Tras un extenso período de inactividad forzada por la pandemia y daños estructurales, la bodega educativa de la emblemática Escuela de Fruticultura y Enología de San Juan volvió a llenarse de actividad. El establecimiento, que no producía vino desde 2019, ha superado las dificultades y reinició el ciclo productivo con una nueva infraestructura y un renovado protagonismo estudiantil.
Recuperación de un espacio fundamental
La directora de la institución, Verónica Echegaray, explicó que la puesta en marcha trasciende lo meramente productivo. «Recuperar este espacio significa fortalecer de manera decisiva las prácticas profesionalizantes», afirmó. La última elaboración, realizada en 2019 en colaboración con un productor privado, había resultado en 40.000 litros de vino a partir de 50.000 kilos de uva. Sin embargo, los movimientos telúricos afectaron severamente las instalaciones, dañando vasijas y equipamiento, lo que sumado a la pandemia obligó a una larga paralización.
Estudiantes al frente del proceso completo
La novedad en esta etapa es el rol central que ocupan los alumnos. Según Juan Carlos Morandi, coordinador general de Enseñanzas Prácticas, la participación es integral: «Los estudiantes del ciclo superior llevan adelante todo el proceso, desde el cultivo en el campo hasta la elaboración y el embotellado final». Tras un año dedicado a la teoría, los futuros técnicos aplican ahora sus conocimientos de manera concreta.
De la teoría a la práctica: el testimonio de una futura enóloga
Julieta, estudiante de séptimo año, detalló las etapas del trabajo que están realizando. «Comenzamos con la vendimia en nuestro campo, luego trasladamos la uva a la planta donde se pesa y se inician los primeros procesos», describió. La joven explicó que, posteriormente, la uva pasa a la bodega para el despalillado, la molienda y su traslado a los tanques de acero inoxidable para la fermentación.
«Trabajamos con fermentación en tinto, lo que implica dejar las pieles y semillas para que el vino tome color», continuó Julieta. «Luego realizamos el descube y dejamos que el vino madure en los tanques antes de proceder al filtrado y al embotellado». Una de las experiencias más valiosas, según su relato, es la posibilidad de seguir la evolución del producto. «Lo venimos degustando desde el principio. Al inicio tiene un sabor más dulce y, con el tiempo, va aumentando el grado alcohólico hasta transformarse completamente en vino».

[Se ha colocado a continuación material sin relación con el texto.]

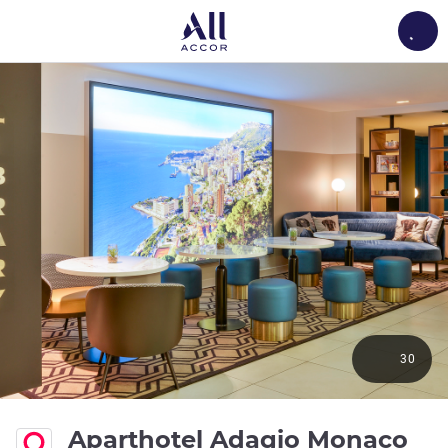
Load
30
Aparthotel Adagio Monaco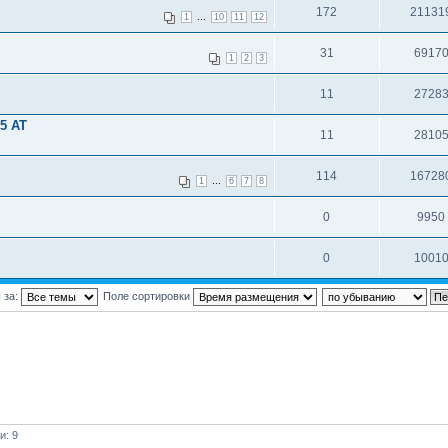
172
21131
...
1
10
11
12
31
6917
1
2
3
11
2728
5 AT
11
2810
114
16728
...
1
6
7
8
0
9950
0
1001
 за:
Поле сортировки
и: 9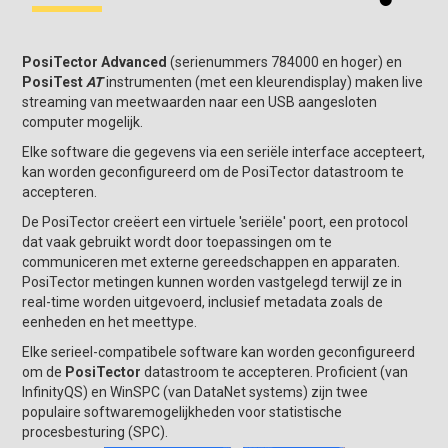
PosiTector Advanced
(serienummers 784000 en hoger) en
PosiTest
AT
instrumenten (met een kleurendisplay) maken live
streaming van meetwaarden naar een USB aangesloten
computer mogelijk.
Elke software die gegevens via een seriële interface accepteert,
kan worden geconfigureerd om de PosiTector datastroom te
accepteren.
De PosiTector creëert een virtuele 'seriële' poort, een protocol
dat vaak gebruikt wordt door toepassingen om te
communiceren met externe gereedschappen en apparaten.
PosiTector
metingen kunnen worden vastgelegd terwijl ze in
real-time worden uitgevoerd, inclusief metadata zoals de
eenheden en het meettype.
Elke serieel-compatibele software kan worden geconfigureerd
om de
PosiTector
datastroom te accepteren. Proficient (van
InfinityQS) en WinSPC (van DataNet systems) zijn twee
populaire softwaremogelijkheden voor statistische
procesbesturing (SPC).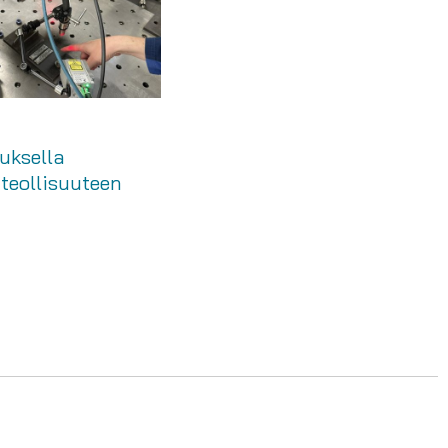
uksella
teollisuuteen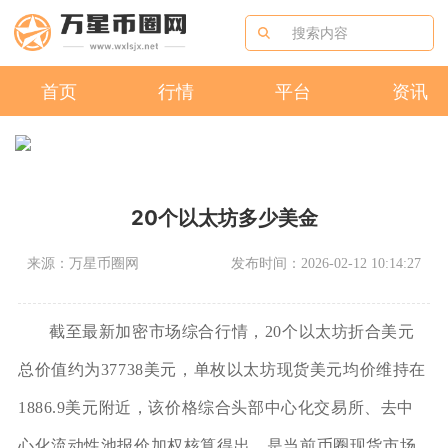
首页
行情
平台
资讯
20个以太坊多少美金
来源：万星币圈网
发布时间：2026-02-12 10:14:27
截至最新加密市场综合行情，20个以太坊折合美元
总价值约为37738美元，单枚以太坊现货美元均价维持在
1886.9美元附近，该价格综合头部中心化交易所、去中
心化流动性池报价加权核算得出，是当前币圈现货市场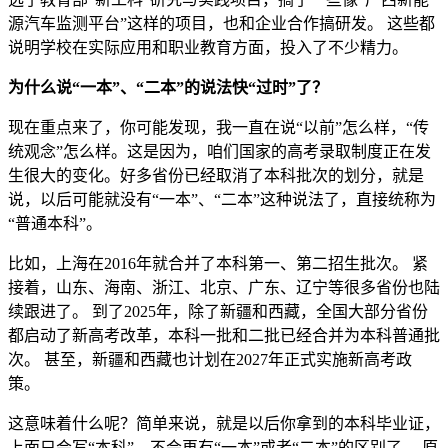
源汽车监测平台”这样的项目，也和企业合作搞研发。 这些都
说明学校在实际应用和职业教育方面，投入了不少精力。
为什么说“一本”、“二本”的说法快“过时”了？
现在重点来了，你可能发现，我一直在说“以前”怎么样，“传
统观念”怎么样。这是因为，咱们国家的高考录取制度正在发
生很大的变化。好多省份已经取消了本科批次的划分，就是
说，以后可能就没有“一本”、“二本”这种说法了，直接统称为
“普通本科”。
比如，上海在2016年就合并了本科第一、第二招生批次。 紧
接着，山东、海南、浙江、北京、广东、辽宁等很多省份也陆
续跟进了。 到了2025年，除了新疆和西藏，全国大部分省份
都启动了新高考改革，本科一批和二批已经合并为本科普通批
次。 甚至，新疆和西藏也计划在2027年正式实施新高考政
策。
这意味着什么呢？简单来说，就是以后你拿到的本科毕业证，
上面只会写“本科”，不会再有“一本”或者“二本”的区别了。 原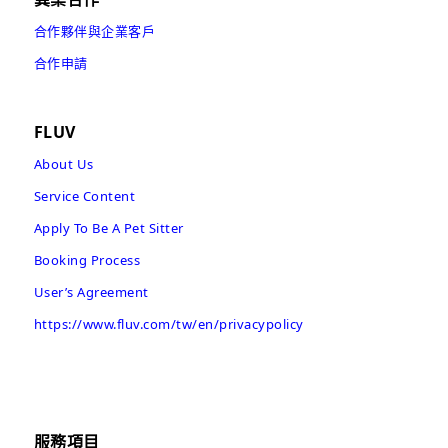
合作夥伴與企業客戶
合作申請
FLUV
About Us
Service Content
Apply To Be A Pet Sitter
Booking Process
User’s Agreement
https://www.fluv.com/tw/en/privacypolicy
服務項目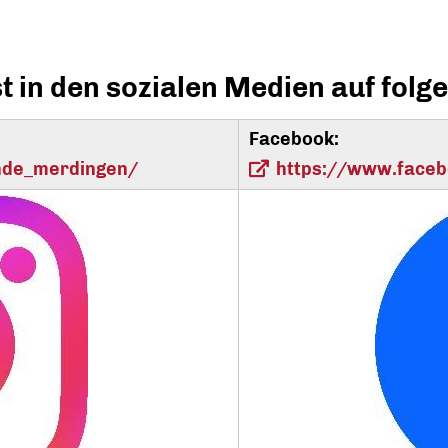
 in den sozialen Medien auf folg
Facebook:
nde_merdingen/
https://www.face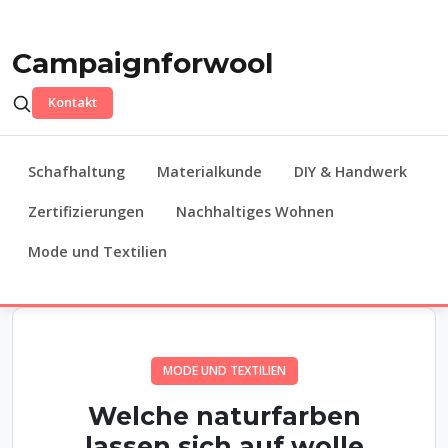
Campaignforwool
Kontakt
Schafhaltung
Materialkunde
DIY & Handwerk
Zertifizierungen
Nachhaltiges Wohnen
Mode und Textilien
MODE UND TEXTILIEN
Welche naturfarben
lassen sich auf wolle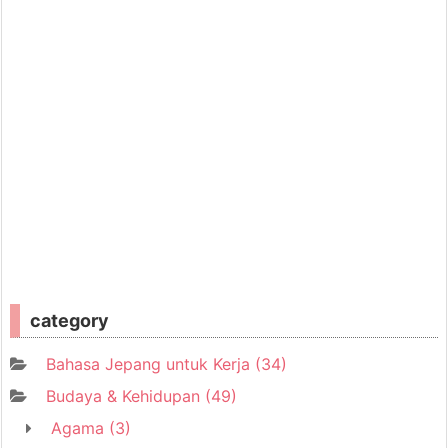
category
Bahasa Jepang untuk Kerja
(34)
Budaya & Kehidupan
(49)
Agama
(3)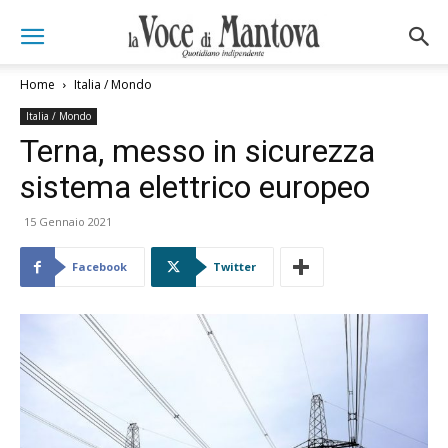
Home
Italia / Mondo
Italia / Mondo
Terna, messo in sicurezza
sistema elettrico europeo
15 Gennaio 2021
Facebook
Twitter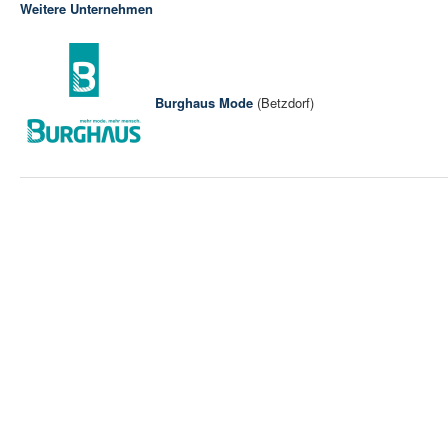
Weitere Unternehmen
Burghaus Mode
(Betzdorf)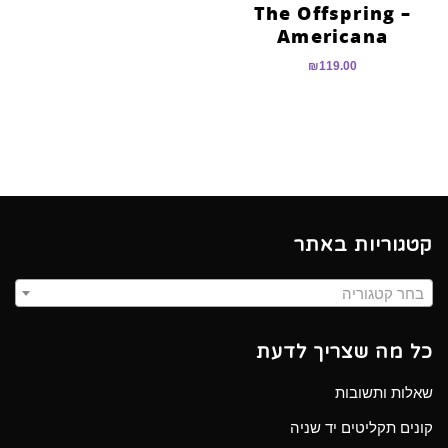
The Offspring –
Americana
₪
119.00
קטגוריות באתר
בחר קטגוריה
כל מה שצריך לדעת
שאלות ותשובות
קונים תקליטים יד שניה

Proyección y equipamiento renovado
Para esta nueva etapa, la escuela proyecta una producción inicial de aproximadamente 24.000 kilos de uva, procesados con equipos modernos que reemplazaron a los dañados. La utilización de tanques de acero inoxidable marca una actualización en el proceso de elaboración. Este reinicio no solo simboliza la vuelta a una tradición formativa, sino que también consolida a la institución como un pilar en la formación de profesionales para una de las industrias más importantes de San Juan.